| name | swarm |
| description | Parallel scraping/API work across multiple Railway workers. Each worker = unique IP. One project, N services, auto-teardown. Use for batch scraping, bulk API calls, or any task that benefits from multiple IPs. |
Swarm — Distributed Batch Workers on Railway
Spin up N parallel workers on Railway, each with a unique IP. One persistent project, services created/destroyed per job.
When to Use
- Scraping sites that rate-limit per IP (Booking.com, Google, etc.)
- Bulk API calls where parallelism is limited per-IP
- Any batch job that takes >30min single-threaded
Architecture
Local (orchestrator)
├── Creates N services in "swarm-pool" Railway project
├── Each service: same Dockerfile, different WORKER_ID + TASK_SLICE env vars
├── Workers pull their slice, process, write to /app/data/results.jsonl
└── Orchestrator polls workers, collects results, tears down
Worker (Deno on Railway):
1. Reads TASK_DATA env var (base64 gzipped JSONL) or downloads from TASK_URL
2. Imports handler from HANDLER_URL (your custom scrape logic)
3. Processes items with pooledMap(CONCURRENCY)
4. Serves results on GET /results and GET /health
5. Auto-exits when done
Quick Start
cat > /tmp/my-handler.ts << 'EOF'
export async function handle(item: any): Promise<any> {
const resp = await fetch(`https://example.com/api/${item.id}`);
return { id: item.id, status: "ok", data: await resp.json() };
}
EOF
echo '{"id":"abc"}' > /tmp/items.jsonl
echo '{"id":"def"}' >> /tmp/items.jsonl
deno run --allow-all ~/.pi/agent/skills/swarm/swarm.ts \
--handler /tmp/my-handler.ts \
--items /tmp/items.jsonl \
--workers 5 \
--output /tmp/results.jsonl
Files
skills/swarm/
SKILL.md — this file
swarm.ts — orchestrator (creates workers, collects results)
worker/
Dockerfile — generic worker image
worker.ts — task runner (Deno)
How It Works
- First run: creates Railway project "swarm-pool" (reused forever)

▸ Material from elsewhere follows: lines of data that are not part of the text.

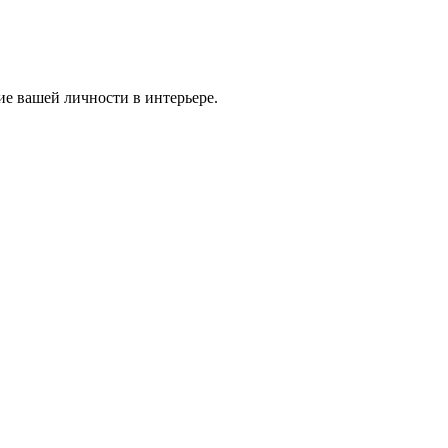
ие вашей личности в интерьере.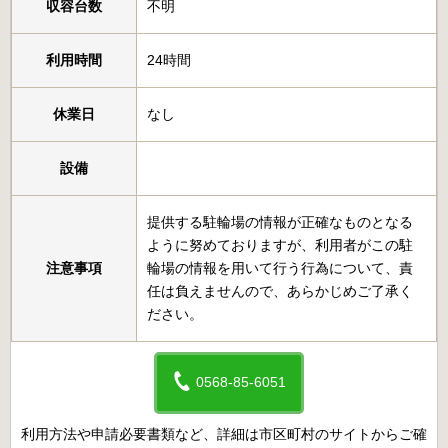
収容台数
不明
利用時間
24時間
休業日
なし
設備
提供する駐輪場の情報が正確なものとなる
ように努めておりますが、利用者がこの駐
注意事項
輪場の情報を用いて行う行為について、責
任は負えませんので、あらかじめご了承く
ださい。
0568-85-6051
利用方法や申請必要書類など、詳細は市区町村のサイトからご確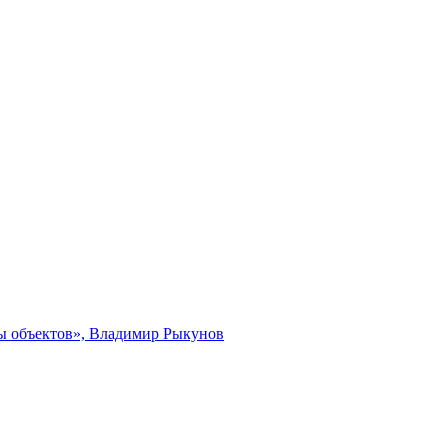
ты объектов», Владимир Рыкунов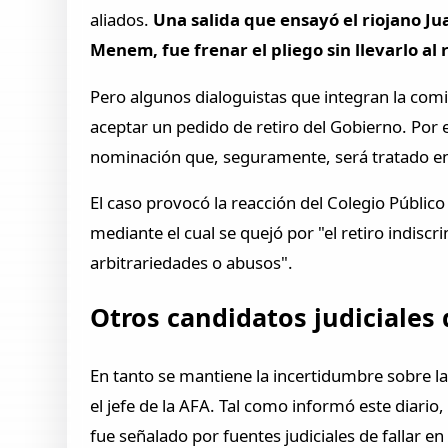
aliados.
Una salida que ensayó el riojano Ju
Menem, fue frenar el pliego sin llevarlo al 
Pero algunos dialoguistas que integran la comis
aceptar un pedido de retiro del Gobierno. Por 
nominación que, seguramente, será tratado en
El caso provocó la reacción del Colegio Públic
mediante el cual se quejó por "el retiro indis
arbitrariedades o abusos".
Otros candidatos judiciales
En tanto se mantiene la incertidumbre sobre l
el jefe de la AFA. Tal como informó este diari
fue señalado por fuentes judiciales de fallar e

- Per job: creates N services, each gets a slice of items via env vars
- Workers: process items, serve results on HTTP
- Orchestrator: polls worker URLs for results, streams to output file
- Teardown: deletes services (not project) when done
Config
| Env / Flag | Default | Description |
|---|
--workers N | 5 | Number of parallel workers |
--concurrency N | 3 | Concurrency per worker |
--handler PATH | required | .ts file with export async function handle(item) |
--items PATH | required | JSONL file with items to process |
--output PATH | /tmp/swarm-results.jsonl | Output file |
RAILWAY_TOKEN | from ~/.railway/config.json | Railway API token |
Cost
- Railway Pro: $5/mo (already have)
- Per worker: ~$0.000463/min (512MB RAM)
- 10 workers × 30 min = ~$0.14
- Typical job (10K items, 10 workers): < $0.50
Gotchas
- Railway rate-limits
serviceCreate: 1 per 30s. Creating 10 workers takes ~5 min.
- Each service needs ~30s to build + deploy. Total startup: ~6 min for 10 workers.
- Max env var size: ~1MB. For large task lists, use TASK_URL (upload to server first).
- Services auto-sleep after 15 min idle. Workers should exit when done.
- Don't forget teardown — orphaned services cost money.